# [To do]
a: Please answer these from the scone recipe below:
(i) What temperature should the oven be preheated to?
(ii) How much should each scone weigh?
(iii) What reading on an instant-read thermometer shows the scones are done?
b: Write down the part of the scone recipe between "Preheat oven to" and "seconds to combine.", inclusive, word for word.

# [Text provided]
* * * * * * *
Preheat oven to 400 degrees.


Line one large, heavy baking sheet with parchment paper. If baking sheets are lightweight, line one baking sheet with parchment paper and place a second baking sheet underneath to prevent excess browning on the bottom of the scones.


Place the culinary lavender into the bowl of a coffee grinder. Pulse until the lavender looks like coarse flour; set aside. If a coffee grinder is not available, crush the lavender with a mortar and pestle or with a meat tenderizer.


In the bowl of a food processor, combine the flour, salt, baking powder, baking soda, and crushed lavender. Pulse for 1-2 seconds to combine.


Add the grated butter; pulse until flour mix is grainy.


Add the sugar; pulse to combine.


Pour the flour mix into a medium/large bowl. Make a well in the middle of the flour mix; set aside.


In a small bowl, whisk together the egg, buttermilk, and vanilla; pour into the well in the flour mix. Fold wet and dry ingredients together.


Turn dough out onto a very lightly floured surface and fold (kneed) together 4-5 times. With a rolling pin, roll out scone dough to a 1” thickness. Use a 2 ¾” round biscuit cutter to cut out scones. Scones should weigh 4 ounces. For smaller scones, roll out to only ¾” thick and use a smaller round biscuit cutter.


Place scones onto the prepared baking sheet, leaving at least 3” between scones.


Bake at 400 degrees for 17-19 minutes, until a toothpick or metal cake tester, inserted into the middle of the scone, comes out clean, or an instant-read thermometer registers 210 degrees.


Transfer the scones to a cooling rack.


If icing is desired, place the parchment paper from the baking sheet under the cooling rack to catch icing drips.


To Make the Icing:


In a small bowl, combine the icing ingredients. By hand or on the slowest speed of a mixer, mix until there is no dry powdered sugar. Increase the speed of the mixer and mix until icing is smooth.


Spread approximately 1 ½ T. icing onto each scone, letting excess icing drip off the scone onto the parchment paper underneath the cooling rack.
* * * * * * *
# [Supplied material]
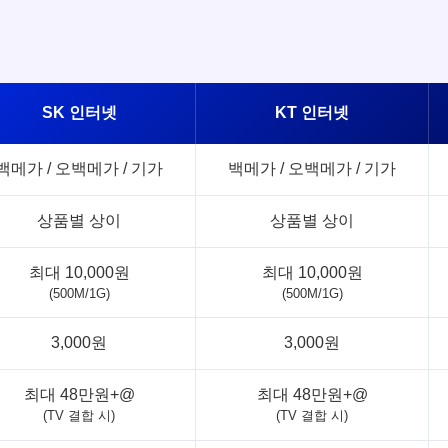
SK 인터넷
KT 인터넷
백메가 / 오백메가 / 기가
백메가 / 오백메가 / 기가
상품별 상이
상품별 상이
최대 10,000원
최대 10,000원
(500M/1G)
(500M/1G)
3,000원
3,000원
최대 48만원+@
최대 48만원+@
(TV 결합 시)
(TV 결합 시)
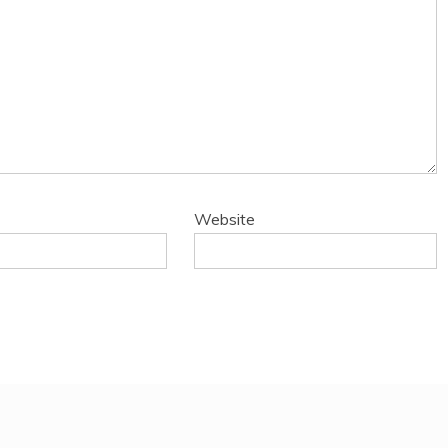
Website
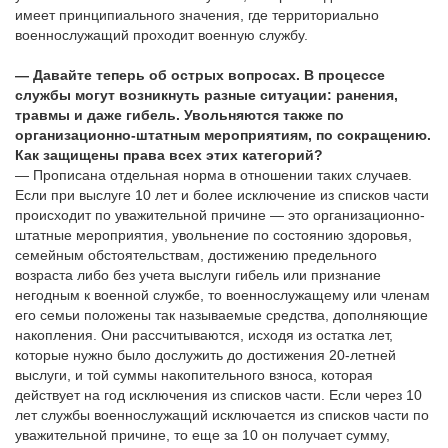
имеет принципиального значения, где территориально
военнослужащий проходит военную службу.
— Давайте теперь об острых вопросах. В процессе
службы могут возникнуть разные ситуации: ранения,
травмы и даже гибель. Увольняются также по
организационно-штатным мероприятиям, по сокращению.
Как защищены права всех этих категорий?
— Прописана отдельная норма в отношении таких случаев.
Если при выслуге 10 лет и более исключение из списков части
происходит по уважительной причине — это организационно-
штатные мероприятия, увольнение по состоянию здоровья,
семейным обстоятельствам, достижению предельного
возраста либо без учета выслуги гибель или признание
негодным к военной службе, то военнослужащему или членам
его семьи положены так называемые средства, дополняющие
накопления. Они рассчитываются, исходя из остатка лет,
которые нужно было дослужить до достижения 20-летней
выслуги, и той суммы накопительного взноса, которая
действует на год исключения из списков части. Если через 10
лет службы военнослужащий исключается из списков части по
уважительной причине, то еще за 10 он получает сумму,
* * * * * * *
# [Task responses]
a:
(i) 400 degrees
(ii) 4 ounces
(iii) 210 degrees

b:
Preheat oven to 400 degrees.


Line one large, heavy baking sheet with parchment paper. If baking sheets are lightweight, line one baking sheet with parchment paper and place a second baking sheet underneath to prevent excess browning on the bottom of the scones.


Place the culinary lavender into the bowl of a coffee grinder. Pulse until the lavender looks like coarse flour; set aside. If a coffee grinder is not available, crush the lavender with a mortar and pestle or with a meat tenderizer.


In the bowl of a food processor, combine the flour, salt, baking powder, baking soda, and crushed lavender. Pulse for 1-2 seconds to combine.